Memory Book

Kindergarten Readiness – Holiday Memories

Tomorrow is New Year’s Eve so here is one last Christmas kindergarten readiness activity for this year.

Ask your child to draw a holiday picture. When the picture is ready, have your child tell you one thing abut the picture. Print that out and then read it by pointing to each word. Encourage your child to try reading it with you. You can also ask if s/he knows any of the letters as you point to them, or name a letter and ask your child to find it. Count how many words you wrote. Are there more words or more letters? Words are made of letters, but there are more letters than words. This is the kind of interaction that will grow a good reader later on. Save the picture in the memory book that we worked on in November.  For younger kidlets, find a picture of something that happened over the holidays and show it to your child. Ask what is happening and talk about it. If you can, write that down.
The process of writing down information helps for kindergarten readiness. Your child learns that the squiggles hold meaning. This is a critical concept and comes from lots of different experiences and exposure. This picture was colored more than 20 years ago by my son. I love the stockings hanging on the chimney part and the floating rocking chair . I slipped it in a plastic page sleeve and packed it with the Christmas decorations. Holidays are for memories. What ones will you tuck away this year?

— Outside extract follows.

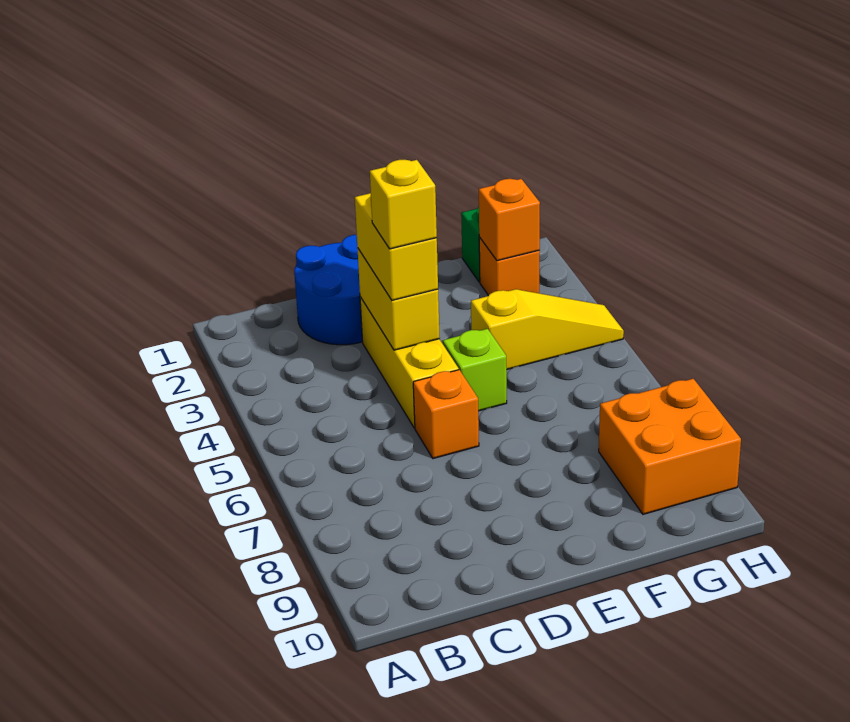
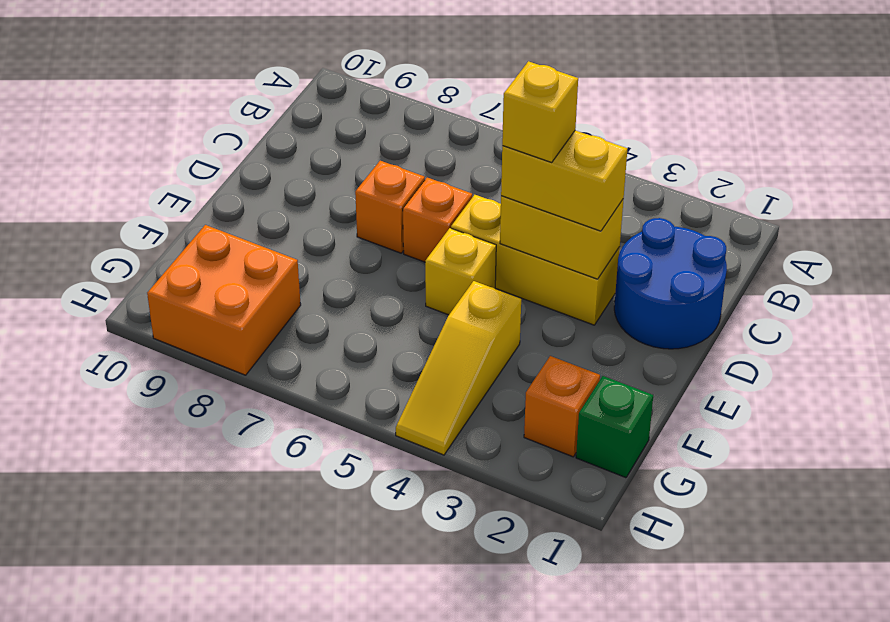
lime 1x1 brick [443,329,507,411] -> yellow 1x1 brick [425,228,496,315]
orange 1x1 brick [479,179,540,261] -> orange 1x1 brick moved to [355,161,425,253]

Kindergarten Readiness – Memory by Touch

I’ll start today’s blog with a quick confession. I love mystery stories and avoid being bookless. Bookless does not mean I haven’t quite a collection, just that I don’t have one to read next. One that I really enjoyed was Memory Book by Howard Engel. A detective suffers a brain injury and significant memory loss. He can remember how to write but not how to read. His effort to regain his memory and the mystery are interwoven. The author Howard Engel did have a stroke that affected his memory and the book reflects some of his own experiences. It is fascinating reading.

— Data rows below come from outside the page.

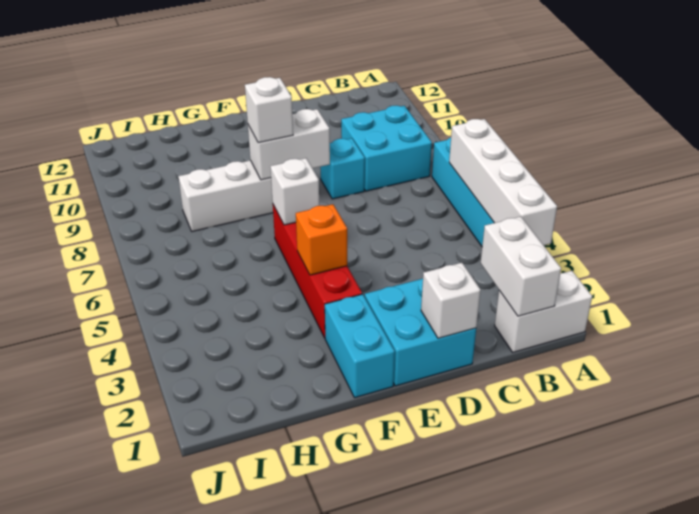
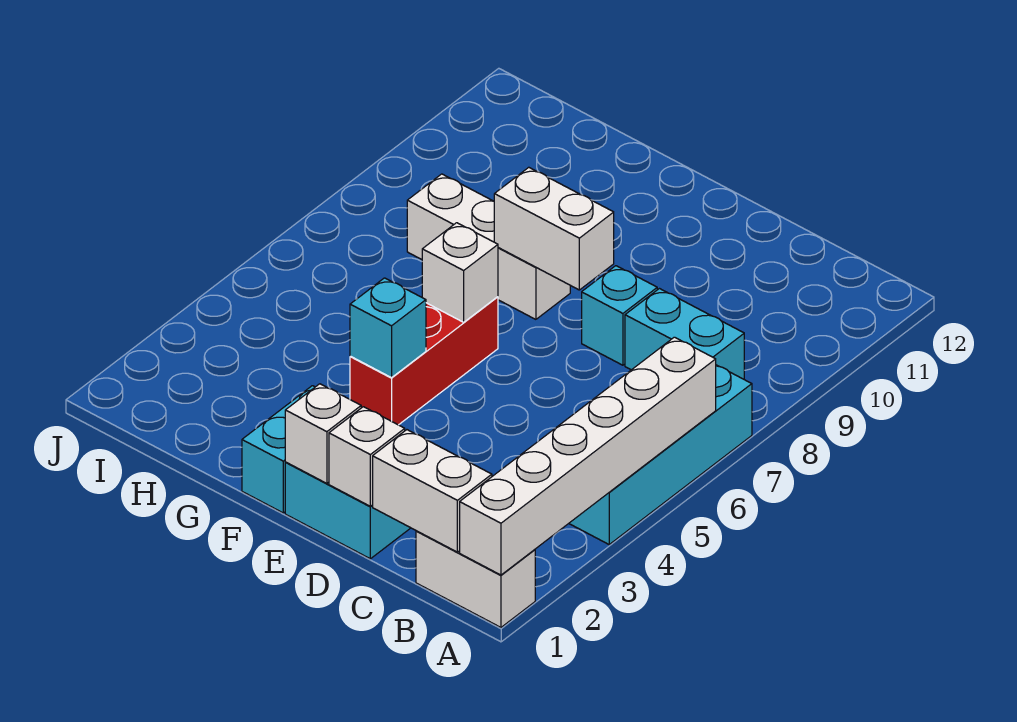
white 1x4 brick [449,119,557,245] -> white 1x6 brick [460,337,716,575]
white 1x2 brick [481,217,561,316] -> white 1x2 brick turned to [373,430,492,552]
cyan 2x2 brick [341,106,432,191] -> cyan 1x2 brick [625,289,744,379]
red 1x4 brick [273,205,362,338] -> red 1x3 brick [350,297,498,425]
orange 1x1 brick [296,204,347,275] -> cyan 1x1 brick [350,278,426,378]
white 1x1 brick [245,77,293,143] -> white 1x1 brick moved to [285,384,361,483]

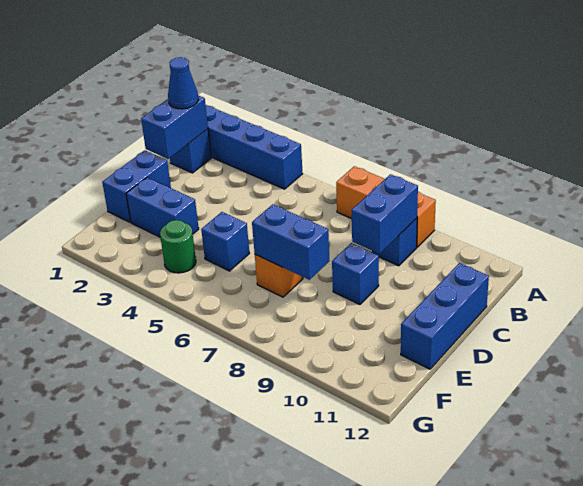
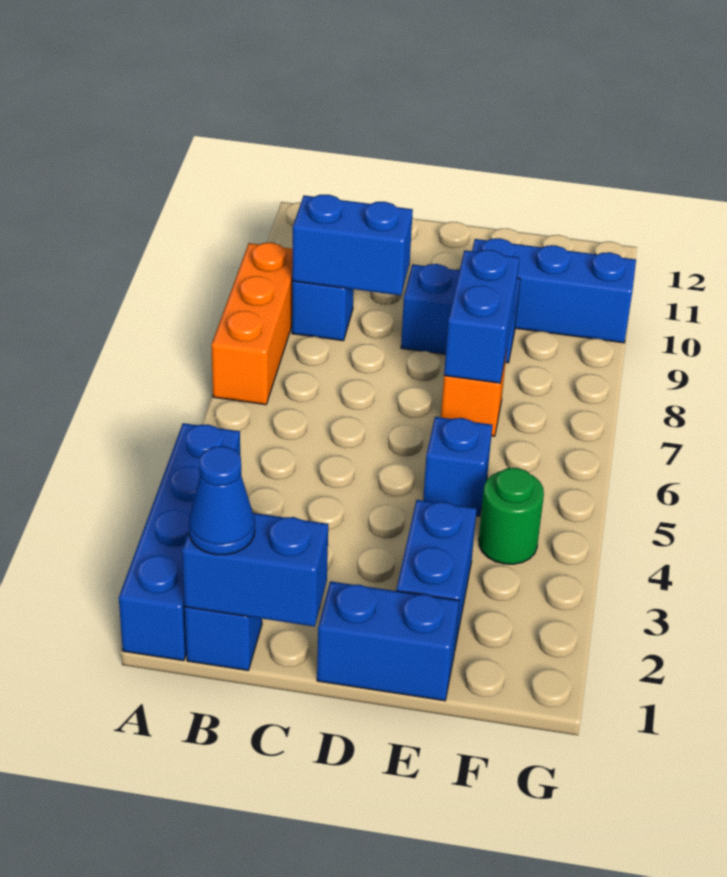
blue 1x3 brick [401,263,489,369] -> blue 1x3 brick moved to [472,238,636,343]
blue 1x1 brick [332,243,379,304] -> blue 1x2 brick [401,264,520,363]

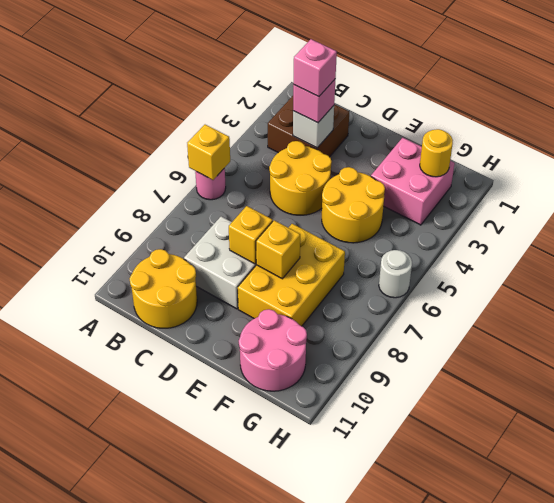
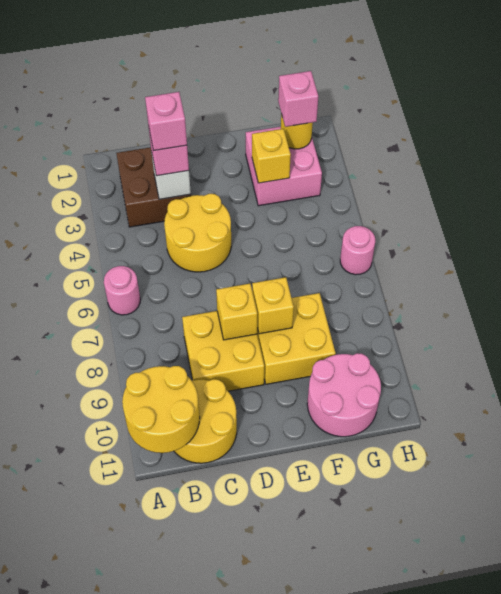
yellow 1x1 brick [187,125,230,180] -> yellow 1x1 brick moved to [252,129,291,183]
white 2x2 brick [184,216,256,309] -> yellow 2x2 brick [182,311,264,391]
yellow 2x2 round brick [322,167,385,243] -> yellow 2x2 round brick moved to [122,366,200,453]
yellow 2x3 brick [238,224,345,326] -> yellow 2x2 brick [257,293,336,384]
none -> pink 1x1 brick [278,71,318,127]
white 1x1 round brick [379,250,412,298] -> pink 1x1 round brick [340,226,375,275]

The study and investigation of memory are also fascinating topics. Earlier this week I suggested ways to promote auditory (hearing) and visual (seeing) memory. But those are only 2 of the 5 senses. There is another kind of memory called Kinesthetic Memory, which is the recollection of our body in space and responses to movement and reistance. I don’t know if the finger tap game that I used to play with my children is kinesthetic or touch memory but I do know that it worked to keep a child quiet and calm for a few brief minutes when it was important not to talk. Here’s how it works:

Have your child place his/her hand on a flat surface with the palm down. Tap on one or two of the fingers 2, 3 or more times. Then, your child taps on those same fingers on your hand. I know some of this is patterning but I wondered if it also is a touch memory skill.  In any case, it seemed to calm the kids and focus their attention. Now, some days the only way I can remember phone numbers or codes is by the particular pattern of touching. Although, one particulary hectic morning I caught myself trying to enter my bank code on the microwave pad. What are your memory tricks?